Your instructions:
Exactly how many lines in the listing contain "contrast"? Respond with the number and nothing more.

Provided material:
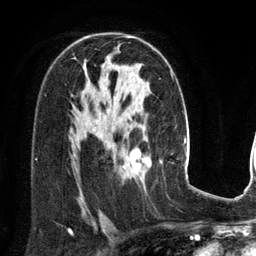
Breast MRI (dynamic contrast-enhanced), one axial slice. Slice 84 of 134 in the series (ordered by position). Cropped to one breast. Dynamic contrast-enhanced series, time point 2 of 6 at this slice position (early post-contrast). 3 T. TE 2.8 ms, TR 6.9 ms. 1.2 mm slice thickness. 256 × 256 image matrix, field of view 190 × 190 mm. Female patient.
Annotated regions visible in this slice (semi-automatically segmented with operator editing):
- enhancing-tissue mask used for the functional tumour volume (all voxels passing the contrast-enhancement thresholds inside the analysis volume; usually the tumour): bounding box <123,149,151,175> (left, top, right, bottom; pixels)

Result of the exercise:
2